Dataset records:

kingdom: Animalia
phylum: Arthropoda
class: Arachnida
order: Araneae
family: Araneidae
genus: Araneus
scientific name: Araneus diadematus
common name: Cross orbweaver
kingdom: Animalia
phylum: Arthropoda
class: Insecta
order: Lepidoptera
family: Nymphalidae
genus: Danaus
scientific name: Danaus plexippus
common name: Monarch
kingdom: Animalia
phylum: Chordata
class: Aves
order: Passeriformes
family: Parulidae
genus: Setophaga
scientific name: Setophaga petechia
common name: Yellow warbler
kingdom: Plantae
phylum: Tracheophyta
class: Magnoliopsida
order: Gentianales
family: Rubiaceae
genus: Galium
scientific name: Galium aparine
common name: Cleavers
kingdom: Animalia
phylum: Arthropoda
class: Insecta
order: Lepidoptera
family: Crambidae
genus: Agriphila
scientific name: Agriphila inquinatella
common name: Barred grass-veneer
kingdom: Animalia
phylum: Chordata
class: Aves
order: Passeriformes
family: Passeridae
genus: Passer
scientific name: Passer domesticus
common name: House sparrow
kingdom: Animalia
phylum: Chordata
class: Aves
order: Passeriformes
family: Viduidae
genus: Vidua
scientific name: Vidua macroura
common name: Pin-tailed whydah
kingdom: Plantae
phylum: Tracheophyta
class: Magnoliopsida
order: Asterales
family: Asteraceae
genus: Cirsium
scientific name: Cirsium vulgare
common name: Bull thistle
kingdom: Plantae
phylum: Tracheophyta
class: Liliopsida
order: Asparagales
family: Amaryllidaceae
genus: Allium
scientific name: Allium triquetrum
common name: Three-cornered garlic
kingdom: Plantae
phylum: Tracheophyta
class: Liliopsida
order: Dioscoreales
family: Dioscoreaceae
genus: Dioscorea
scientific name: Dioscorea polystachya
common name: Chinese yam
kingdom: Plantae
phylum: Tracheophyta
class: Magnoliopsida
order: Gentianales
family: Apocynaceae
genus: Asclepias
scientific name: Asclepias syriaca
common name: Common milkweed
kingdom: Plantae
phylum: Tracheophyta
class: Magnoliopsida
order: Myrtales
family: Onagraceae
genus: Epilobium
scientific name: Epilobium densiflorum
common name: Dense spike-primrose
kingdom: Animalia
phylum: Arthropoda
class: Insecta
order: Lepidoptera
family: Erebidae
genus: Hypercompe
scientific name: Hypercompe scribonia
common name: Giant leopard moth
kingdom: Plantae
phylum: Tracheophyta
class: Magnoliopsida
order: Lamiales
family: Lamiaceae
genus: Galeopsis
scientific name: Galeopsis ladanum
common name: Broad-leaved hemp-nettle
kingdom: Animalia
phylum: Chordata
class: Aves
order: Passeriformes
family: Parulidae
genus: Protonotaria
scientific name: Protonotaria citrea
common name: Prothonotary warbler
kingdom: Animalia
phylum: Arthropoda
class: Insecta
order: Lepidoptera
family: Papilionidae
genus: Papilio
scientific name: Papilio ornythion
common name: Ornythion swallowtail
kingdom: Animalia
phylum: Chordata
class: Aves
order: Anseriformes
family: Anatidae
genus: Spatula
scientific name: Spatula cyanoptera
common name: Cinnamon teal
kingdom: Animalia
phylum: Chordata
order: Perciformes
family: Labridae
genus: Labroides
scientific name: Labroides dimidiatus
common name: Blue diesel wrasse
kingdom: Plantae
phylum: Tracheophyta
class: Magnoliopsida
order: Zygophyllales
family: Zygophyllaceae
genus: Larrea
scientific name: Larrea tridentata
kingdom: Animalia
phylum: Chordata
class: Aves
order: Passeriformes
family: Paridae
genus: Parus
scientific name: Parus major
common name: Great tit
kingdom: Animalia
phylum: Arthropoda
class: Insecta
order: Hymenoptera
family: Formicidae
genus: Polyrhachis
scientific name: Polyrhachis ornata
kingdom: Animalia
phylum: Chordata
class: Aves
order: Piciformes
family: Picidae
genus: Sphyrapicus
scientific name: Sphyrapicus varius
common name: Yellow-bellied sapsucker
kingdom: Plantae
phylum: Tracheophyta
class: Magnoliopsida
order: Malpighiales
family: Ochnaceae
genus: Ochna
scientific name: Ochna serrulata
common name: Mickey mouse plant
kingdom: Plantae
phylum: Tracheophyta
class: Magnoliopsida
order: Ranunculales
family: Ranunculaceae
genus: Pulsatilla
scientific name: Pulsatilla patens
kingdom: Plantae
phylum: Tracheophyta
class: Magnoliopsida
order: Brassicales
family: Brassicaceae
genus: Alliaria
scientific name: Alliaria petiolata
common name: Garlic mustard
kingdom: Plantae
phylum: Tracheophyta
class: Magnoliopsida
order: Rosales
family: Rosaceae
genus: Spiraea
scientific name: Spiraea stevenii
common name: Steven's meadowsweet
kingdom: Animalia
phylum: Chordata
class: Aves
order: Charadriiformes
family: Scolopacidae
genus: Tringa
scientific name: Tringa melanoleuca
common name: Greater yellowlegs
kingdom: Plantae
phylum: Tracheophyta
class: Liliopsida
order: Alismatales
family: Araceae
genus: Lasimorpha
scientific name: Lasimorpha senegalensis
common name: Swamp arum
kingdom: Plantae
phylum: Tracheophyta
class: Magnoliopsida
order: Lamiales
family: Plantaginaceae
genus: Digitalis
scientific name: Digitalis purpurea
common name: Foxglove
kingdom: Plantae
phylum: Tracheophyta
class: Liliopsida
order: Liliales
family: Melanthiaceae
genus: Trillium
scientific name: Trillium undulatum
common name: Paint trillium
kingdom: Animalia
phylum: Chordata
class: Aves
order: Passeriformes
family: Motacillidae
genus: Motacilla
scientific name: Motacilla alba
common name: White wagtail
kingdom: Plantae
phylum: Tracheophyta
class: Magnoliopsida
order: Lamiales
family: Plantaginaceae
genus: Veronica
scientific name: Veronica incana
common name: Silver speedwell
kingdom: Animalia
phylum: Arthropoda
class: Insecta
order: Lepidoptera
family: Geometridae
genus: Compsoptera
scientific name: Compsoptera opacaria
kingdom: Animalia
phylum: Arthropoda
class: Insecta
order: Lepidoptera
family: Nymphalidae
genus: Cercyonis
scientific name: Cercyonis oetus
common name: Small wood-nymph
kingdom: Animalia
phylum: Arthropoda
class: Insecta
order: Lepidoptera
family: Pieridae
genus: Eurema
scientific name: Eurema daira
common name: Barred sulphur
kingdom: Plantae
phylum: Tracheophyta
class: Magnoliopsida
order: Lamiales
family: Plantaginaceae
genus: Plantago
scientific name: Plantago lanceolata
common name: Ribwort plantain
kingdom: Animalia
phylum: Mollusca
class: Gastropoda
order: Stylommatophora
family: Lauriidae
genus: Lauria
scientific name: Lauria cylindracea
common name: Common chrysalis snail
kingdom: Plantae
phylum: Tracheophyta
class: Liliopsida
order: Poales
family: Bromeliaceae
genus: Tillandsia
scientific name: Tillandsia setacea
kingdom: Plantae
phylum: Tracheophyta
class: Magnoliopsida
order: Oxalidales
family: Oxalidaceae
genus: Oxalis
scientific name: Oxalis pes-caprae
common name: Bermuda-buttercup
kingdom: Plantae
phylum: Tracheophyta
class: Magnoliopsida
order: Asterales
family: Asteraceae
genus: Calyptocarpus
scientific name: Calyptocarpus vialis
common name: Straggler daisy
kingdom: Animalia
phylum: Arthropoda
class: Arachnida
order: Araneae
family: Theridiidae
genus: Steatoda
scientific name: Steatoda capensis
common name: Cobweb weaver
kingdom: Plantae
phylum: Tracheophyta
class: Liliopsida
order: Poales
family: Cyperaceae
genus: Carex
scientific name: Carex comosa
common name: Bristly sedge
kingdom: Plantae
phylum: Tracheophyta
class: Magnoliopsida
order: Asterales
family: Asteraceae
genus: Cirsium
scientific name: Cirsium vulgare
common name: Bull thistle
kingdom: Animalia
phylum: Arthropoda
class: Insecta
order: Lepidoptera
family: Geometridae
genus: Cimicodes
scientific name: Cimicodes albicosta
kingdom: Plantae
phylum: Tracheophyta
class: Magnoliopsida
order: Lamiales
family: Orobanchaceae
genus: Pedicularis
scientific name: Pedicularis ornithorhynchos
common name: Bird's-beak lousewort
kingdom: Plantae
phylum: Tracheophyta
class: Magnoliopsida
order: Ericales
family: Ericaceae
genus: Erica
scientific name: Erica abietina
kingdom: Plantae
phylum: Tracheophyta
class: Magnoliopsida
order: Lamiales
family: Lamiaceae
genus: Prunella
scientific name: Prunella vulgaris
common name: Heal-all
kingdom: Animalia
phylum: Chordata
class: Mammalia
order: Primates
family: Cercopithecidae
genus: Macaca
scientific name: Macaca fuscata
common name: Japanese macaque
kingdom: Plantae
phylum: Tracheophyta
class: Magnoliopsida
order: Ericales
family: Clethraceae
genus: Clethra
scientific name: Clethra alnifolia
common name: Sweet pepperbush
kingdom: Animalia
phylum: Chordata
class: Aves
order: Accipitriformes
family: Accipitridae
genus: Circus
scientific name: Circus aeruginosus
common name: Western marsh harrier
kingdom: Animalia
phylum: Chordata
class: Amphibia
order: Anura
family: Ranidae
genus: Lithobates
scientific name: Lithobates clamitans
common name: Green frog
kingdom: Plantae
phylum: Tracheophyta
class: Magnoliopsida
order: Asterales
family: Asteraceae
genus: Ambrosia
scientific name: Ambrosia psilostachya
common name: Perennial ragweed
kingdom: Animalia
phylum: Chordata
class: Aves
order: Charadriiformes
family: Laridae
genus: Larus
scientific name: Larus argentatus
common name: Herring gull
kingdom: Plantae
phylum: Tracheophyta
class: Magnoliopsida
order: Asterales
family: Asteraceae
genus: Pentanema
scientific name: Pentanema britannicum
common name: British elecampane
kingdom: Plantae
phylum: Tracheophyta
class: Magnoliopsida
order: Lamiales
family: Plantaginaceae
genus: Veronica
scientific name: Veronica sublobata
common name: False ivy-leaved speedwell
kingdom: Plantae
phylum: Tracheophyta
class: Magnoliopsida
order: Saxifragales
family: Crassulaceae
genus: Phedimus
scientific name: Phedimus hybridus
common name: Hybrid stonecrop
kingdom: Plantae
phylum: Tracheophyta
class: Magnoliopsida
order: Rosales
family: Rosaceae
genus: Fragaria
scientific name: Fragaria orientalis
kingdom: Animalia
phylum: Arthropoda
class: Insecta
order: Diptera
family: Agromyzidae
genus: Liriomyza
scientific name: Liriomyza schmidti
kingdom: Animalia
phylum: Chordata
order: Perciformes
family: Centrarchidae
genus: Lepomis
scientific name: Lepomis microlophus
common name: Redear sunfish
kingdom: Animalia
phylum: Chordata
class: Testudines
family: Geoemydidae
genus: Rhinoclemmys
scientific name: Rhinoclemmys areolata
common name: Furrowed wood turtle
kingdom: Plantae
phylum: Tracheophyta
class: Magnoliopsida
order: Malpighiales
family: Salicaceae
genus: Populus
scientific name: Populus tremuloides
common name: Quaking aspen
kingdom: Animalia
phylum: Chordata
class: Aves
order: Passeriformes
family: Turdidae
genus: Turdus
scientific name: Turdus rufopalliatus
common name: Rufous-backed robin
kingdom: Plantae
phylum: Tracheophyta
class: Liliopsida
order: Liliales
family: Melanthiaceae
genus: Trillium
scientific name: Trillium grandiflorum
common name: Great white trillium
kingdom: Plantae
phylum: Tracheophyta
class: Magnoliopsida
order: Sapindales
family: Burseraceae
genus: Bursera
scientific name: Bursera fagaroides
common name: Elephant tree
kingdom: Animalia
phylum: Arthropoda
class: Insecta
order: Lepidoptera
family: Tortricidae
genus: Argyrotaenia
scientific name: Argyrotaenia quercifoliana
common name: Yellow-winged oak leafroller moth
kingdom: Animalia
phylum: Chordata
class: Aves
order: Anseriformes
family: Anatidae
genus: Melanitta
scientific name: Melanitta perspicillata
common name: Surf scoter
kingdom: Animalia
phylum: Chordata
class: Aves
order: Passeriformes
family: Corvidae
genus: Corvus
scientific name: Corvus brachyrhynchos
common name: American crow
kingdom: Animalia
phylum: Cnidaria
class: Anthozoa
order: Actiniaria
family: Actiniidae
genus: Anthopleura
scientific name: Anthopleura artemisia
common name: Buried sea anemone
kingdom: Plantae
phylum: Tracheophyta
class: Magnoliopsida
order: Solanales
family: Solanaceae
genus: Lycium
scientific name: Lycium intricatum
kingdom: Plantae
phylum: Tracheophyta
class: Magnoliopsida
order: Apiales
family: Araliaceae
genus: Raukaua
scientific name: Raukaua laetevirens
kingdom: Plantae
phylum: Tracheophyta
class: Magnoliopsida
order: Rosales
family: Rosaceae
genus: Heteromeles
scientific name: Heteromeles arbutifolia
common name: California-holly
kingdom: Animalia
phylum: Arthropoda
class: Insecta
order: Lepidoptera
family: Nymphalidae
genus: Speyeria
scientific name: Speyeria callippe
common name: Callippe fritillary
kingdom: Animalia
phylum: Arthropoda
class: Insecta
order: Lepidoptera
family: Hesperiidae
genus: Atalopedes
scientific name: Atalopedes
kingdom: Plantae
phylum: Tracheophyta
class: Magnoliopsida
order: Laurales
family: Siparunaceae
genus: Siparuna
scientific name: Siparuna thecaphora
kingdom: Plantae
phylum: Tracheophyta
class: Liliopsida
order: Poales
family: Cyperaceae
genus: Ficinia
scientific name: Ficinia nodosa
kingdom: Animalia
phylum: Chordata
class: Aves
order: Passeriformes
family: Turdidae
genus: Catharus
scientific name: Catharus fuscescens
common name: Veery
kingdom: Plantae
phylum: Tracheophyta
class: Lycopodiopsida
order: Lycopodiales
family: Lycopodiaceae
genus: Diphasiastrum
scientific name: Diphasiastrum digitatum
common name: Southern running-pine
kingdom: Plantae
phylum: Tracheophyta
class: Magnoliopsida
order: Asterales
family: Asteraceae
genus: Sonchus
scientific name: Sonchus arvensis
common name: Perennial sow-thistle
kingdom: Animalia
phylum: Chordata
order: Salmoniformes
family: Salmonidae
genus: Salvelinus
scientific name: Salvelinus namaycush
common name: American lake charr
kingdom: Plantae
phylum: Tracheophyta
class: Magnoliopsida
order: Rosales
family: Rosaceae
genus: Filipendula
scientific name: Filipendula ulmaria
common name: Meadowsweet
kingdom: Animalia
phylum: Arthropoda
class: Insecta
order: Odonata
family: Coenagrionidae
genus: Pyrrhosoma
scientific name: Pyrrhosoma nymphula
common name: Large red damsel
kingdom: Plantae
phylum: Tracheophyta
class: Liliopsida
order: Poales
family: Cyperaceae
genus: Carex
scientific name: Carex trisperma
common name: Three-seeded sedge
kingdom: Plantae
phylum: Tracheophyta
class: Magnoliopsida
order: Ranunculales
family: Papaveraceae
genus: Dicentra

* [Request]:
Copy out, word for word, the lines from the one containing "common name: Straggler daisy" through the one containing "scientific name: Pedicularis ornithorhynchos", including both of those lines.

* [Answer in full]:
common name: Straggler daisy
kingdom: Animalia
phylum: Arthropoda
class: Arachnida
order: Araneae
family: Theridiidae
genus: Steatoda
scientific name: Steatoda capensis
common name: Cobweb weaver
kingdom: Plantae
phylum: Tracheophyta
class: Liliopsida
order: Poales
family: Cyperaceae
genus: Carex
scientific name: Carex comosa
common name: Bristly sedge
kingdom: Plantae
phylum: Tracheophyta
class: Magnoliopsida
order: Asterales
family: Asteraceae
genus: Cirsium
scientific name: Cirsium vulgare
common name: Bull thistle
kingdom: Animalia
phylum: Arthropoda
class: Insecta
order: Lepidoptera
family: Geometridae
genus: Cimicodes
scientific name: Cimicodes albicosta
kingdom: Plantae
phylum: Tracheophyta
class: Magnoliopsida
order: Lamiales
family: Orobanchaceae
genus: Pedicularis
scientific name: Pedicularis ornithorhynchos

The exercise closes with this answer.